The question is: If I'm incorrect, what in CDDL prevents using with GPL?
If CDDL has no issue with GPL conditions, then follow the GPL and everything is fine.
CDDL has this text: "Any Covered Software that You distribute or otherwise make available in Executable form must also be made available in Source Code form and that Source Code form must be distributed only under the terms of this License"
So you take some CDDL code, and some GPL code, and you put that whole new source code tree under GPL in order to fullfill the GPL license condition. Are you then in compliance with the CDDL code? My concussion is that you are not, as that would be in conflict with the above condition of the CDDL. The source code tree would not be "distributed only under the terms of this license".
I take a CDDL licensed source code file. I take a GPL licensed source code file. I add inline the GPL licensed code to the CDDL licensed file, and release an executable form of the result. In order to comply with the GPL I then give out a single source code file under the GPL license terms with the code from the two files.
Is this in compliance with the CDDL terms and conditions?
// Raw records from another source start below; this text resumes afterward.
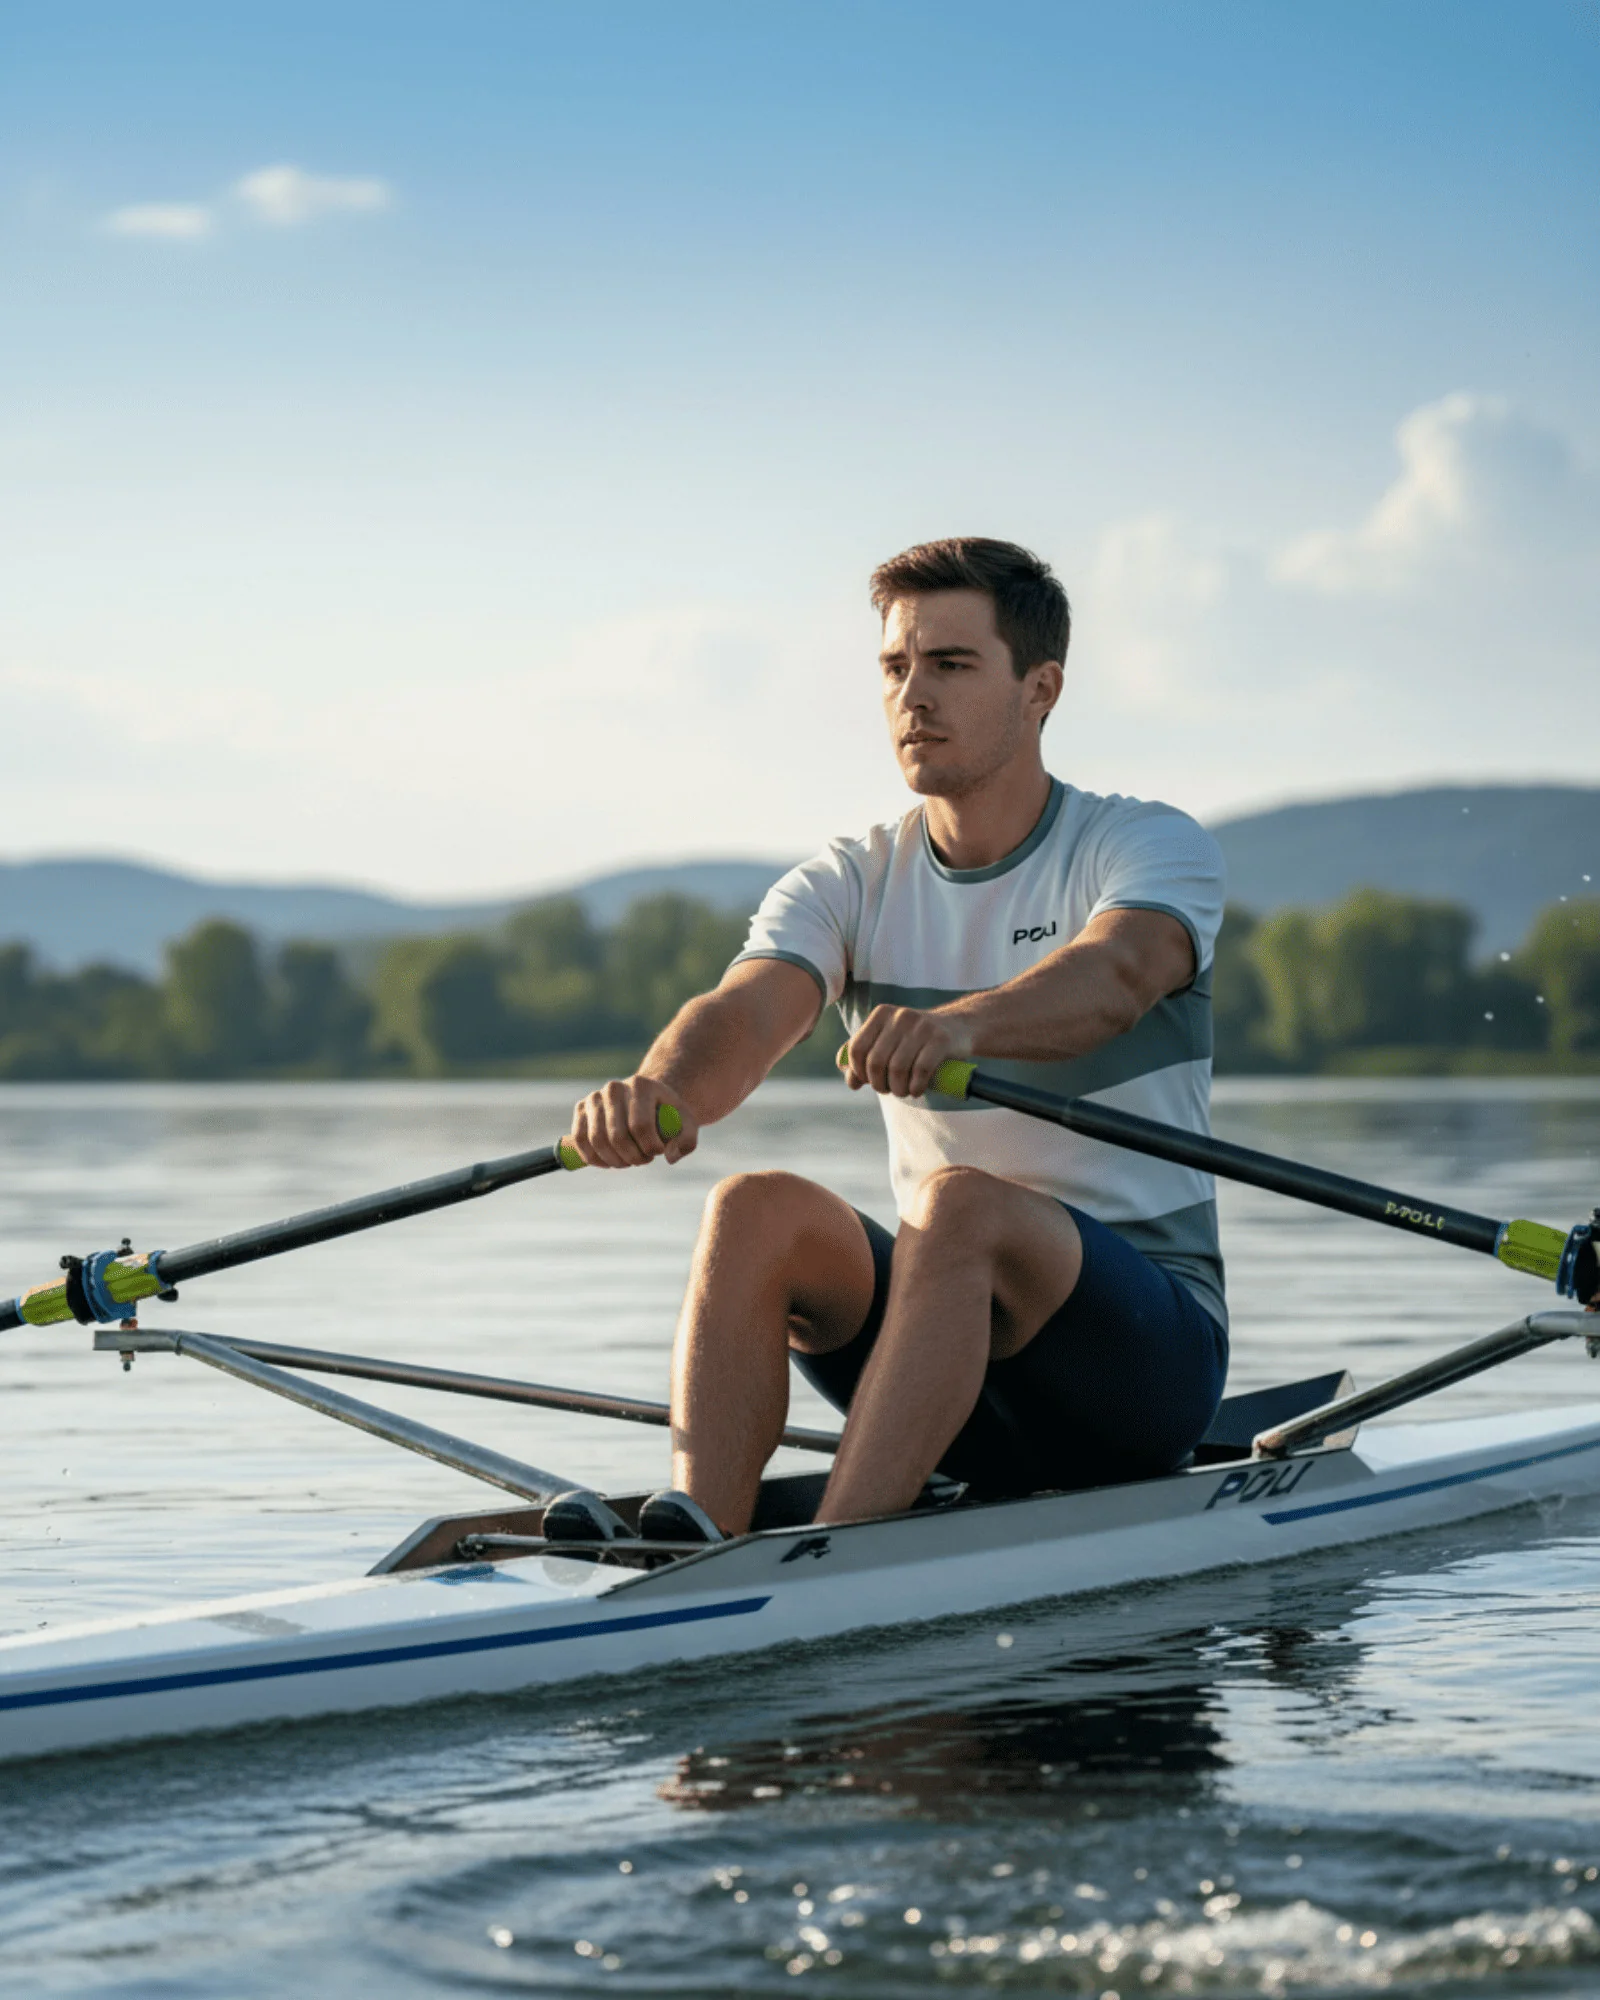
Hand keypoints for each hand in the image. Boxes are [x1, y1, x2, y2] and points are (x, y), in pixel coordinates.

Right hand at [566, 1074, 697, 1167]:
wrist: (647, 1101)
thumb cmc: (667, 1115)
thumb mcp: (686, 1124)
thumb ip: (686, 1141)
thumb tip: (669, 1157)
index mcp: (641, 1085)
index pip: (640, 1125)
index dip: (649, 1148)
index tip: (658, 1152)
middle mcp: (614, 1088)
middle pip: (617, 1136)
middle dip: (632, 1157)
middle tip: (644, 1160)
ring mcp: (595, 1097)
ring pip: (597, 1140)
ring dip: (614, 1160)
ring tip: (629, 1161)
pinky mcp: (581, 1109)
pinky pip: (580, 1140)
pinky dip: (594, 1158)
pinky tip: (610, 1162)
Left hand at [840, 1006, 972, 1098]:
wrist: (959, 1028)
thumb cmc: (917, 1041)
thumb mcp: (889, 1041)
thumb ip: (865, 1058)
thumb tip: (850, 1081)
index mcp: (881, 1014)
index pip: (856, 1048)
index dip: (859, 1072)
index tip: (870, 1081)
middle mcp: (900, 1016)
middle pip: (875, 1062)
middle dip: (879, 1084)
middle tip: (889, 1089)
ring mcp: (921, 1026)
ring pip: (897, 1069)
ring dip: (898, 1089)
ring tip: (904, 1091)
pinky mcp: (941, 1039)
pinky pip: (920, 1071)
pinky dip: (916, 1087)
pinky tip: (917, 1090)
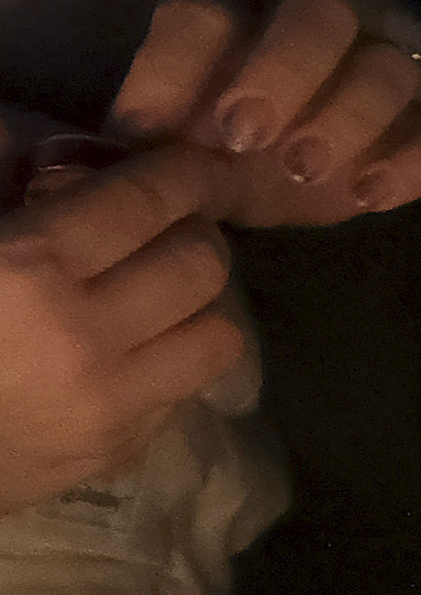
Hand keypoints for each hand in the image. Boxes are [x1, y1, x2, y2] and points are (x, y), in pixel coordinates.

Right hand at [0, 138, 243, 513]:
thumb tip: (38, 142)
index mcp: (27, 269)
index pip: (145, 202)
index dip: (184, 173)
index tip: (195, 164)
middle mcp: (83, 335)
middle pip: (201, 265)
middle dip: (195, 235)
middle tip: (173, 230)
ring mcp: (109, 404)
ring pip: (219, 336)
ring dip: (200, 305)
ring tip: (164, 294)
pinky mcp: (116, 451)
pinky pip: (185, 392)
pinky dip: (173, 363)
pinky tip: (136, 350)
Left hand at [105, 0, 420, 225]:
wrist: (262, 175)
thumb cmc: (199, 148)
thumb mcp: (154, 146)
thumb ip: (134, 145)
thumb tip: (103, 161)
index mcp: (229, 8)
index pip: (207, 11)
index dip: (181, 66)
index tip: (155, 136)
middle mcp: (307, 22)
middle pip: (320, 11)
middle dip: (286, 71)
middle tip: (248, 140)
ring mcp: (373, 69)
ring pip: (387, 65)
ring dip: (347, 117)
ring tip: (301, 172)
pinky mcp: (420, 125)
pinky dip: (411, 161)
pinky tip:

This stackoverflow question have some good points (notably, the accepted answer, and the bit about limitations - the CDDL section 6.2, for example revokes the CDDL in case of patent infringement, something that might be considered an "extra limitation" under the GPL (you're not allowed to add additional limitations to either the GPL or the CDDL). As such, the CDDL might be incompatible with the GPL up to and including v2 - while GPL3 might also be incompatible with the CDDL):
Also, the SO answer mentions consumer protection laws - but AFAIK they generally only apply to consumers - not businesses. So the GPL 0 clause might be void in many jurisdictions for individuals but still valid for businesses.